EXTRACT TO READ -

* * * * *

From barbeques and cooling off by the pool, to scenic firework shows, the Fourth of July often means a fun-filled day for families across the United States. However, patriotic fun can quickly take a devastating turn if proper safety precautions are not deployed. Although July 4 celebrations may look different this year due to the COVID-19 pandemic, local caregivers with Ascension Via Christi want to remind individuals of firework safety precautions and what to do if an injury occurs.
According to the U.S. Consumer Product Safety Commission (CPSC), an average of 180 people go to the emergency room every day with fireworks-related injuries in the month around the July 4th holiday.
“It’s important to be proactive about fireworks safety. We see the most burn injuries during the summer months when fireworks are being used for holidays like the Fourth of July,” says Sarah Fischer, RN, the Burn Program coordinator for the Regional Burn Center at Ascension Via Christi St. Francis. “Using common sense and taking safety precautions can help prevent tragedy on what should be a fun day for the entire family.”
Fireworks-related injuries can affect the entire family; sparklers, commonly used by children, burn at 2,000 degrees.

* * * * *

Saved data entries
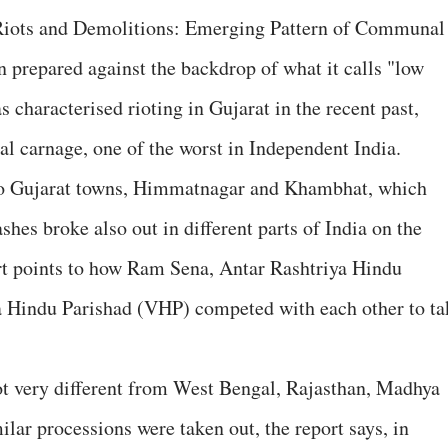
iots and Demolitions: Emerging Pattern of Communal
 prepared against the backdrop of what it calls "low
characterised rioting in Gujarat in the recent past,
l carnage, one of the worst in Independent India.
two Gujarat towns, Himmatnagar and Khambhat, which
shes broke also out in different parts of India on the
t points to how Ram Sena, Antar Rashtriya Hindu
 Hindu Parishad (VHP) competed with each other to ta
ot very different from West Bengal, Rajasthan, Madhya
lar processions were taken out, the report says, in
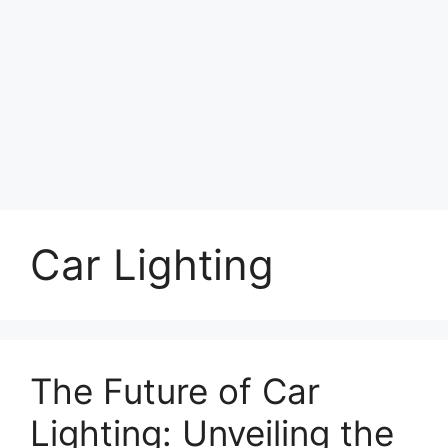
Car Lighting
The Future of Car
Lighting: Unveiling the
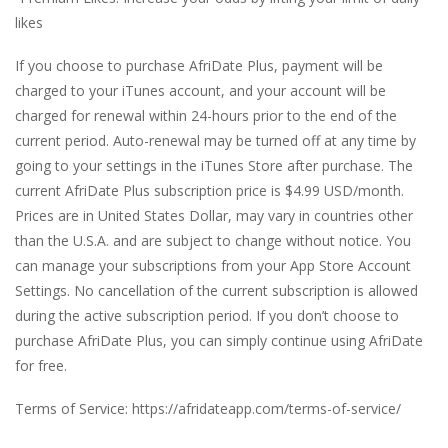
likes
If you choose to purchase AfriDate Plus, payment will be
charged to your iTunes account, and your account will be
charged for renewal within 24-hours prior to the end of the
current period. Auto-renewal may be turned off at any time by
going to your settings in the iTunes Store after purchase. The
current AfriDate Plus subscription price is $4.99 USD/month.
Prices are in United States Dollar, may vary in countries other
than the U.S.A. and are subject to change without notice. You
can manage your subscriptions from your App Store Account
Settings. No cancellation of the current subscription is allowed
during the active subscription period. If you don’t choose to
purchase AfriDate Plus, you can simply continue using AfriDate
for free.
Terms of Service: https://afridateapp.com/terms-of-service/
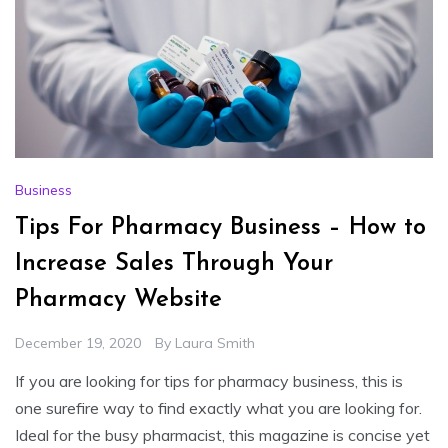
Business
Tips For Pharmacy Business – How to
Increase Sales Through Your
Pharmacy Website
December 19, 2020
By
Laura Smith
If you are looking for tips for pharmacy business, this is
one surefire way to find exactly what you are looking for.
Ideal for the busy pharmacist, this magazine is concise yet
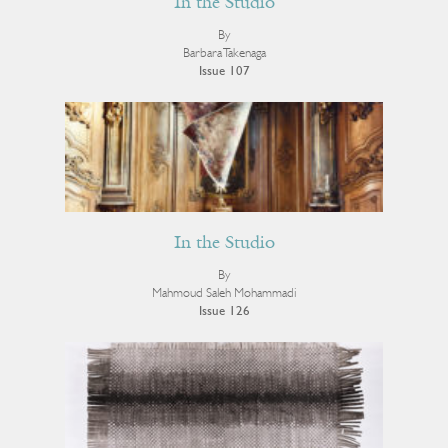
In the Studio
By
Barbara Takenaga
Issue 107
In the Studio
By
Mahmoud Saleh Mohammadi
Issue 126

* * * * *

TASK INSTRUCTIONS -
1) According to the firework safety text, how hot do sparklers burn?
2) Carry on the firework safety text, starting after its final sentence.

ANSWERS FOR THE TASKS -
1) Sparklers burn at 2,000 degrees.

2)
“Adults and children are at risk for fireworks-related injuries if fireworks are not used safely,” says Fischer. “If older children are playing with fireworks, they should be closely supervised, and adults should use fireworks responsibly.”
Follow these simple tips for fireworks safety this Fourth of July:
- Point fireworks away from you and occupied areas, even when they aren’t lit.
- Do not let young children use sparklers and closely monitor older children’s use.
- Keep a water source nearby in case of fire and accidents.
- Only use legal fireworks approved for consumer use.
- Enjoy a public commercial show if possible.
The emergency room is still the safest place to receive care for serious firework-related injuries and burns, with precautions in place for your safety. If you or a loved one experiences a firework-related injury or burn, call 911 or go to the nearest emergency room.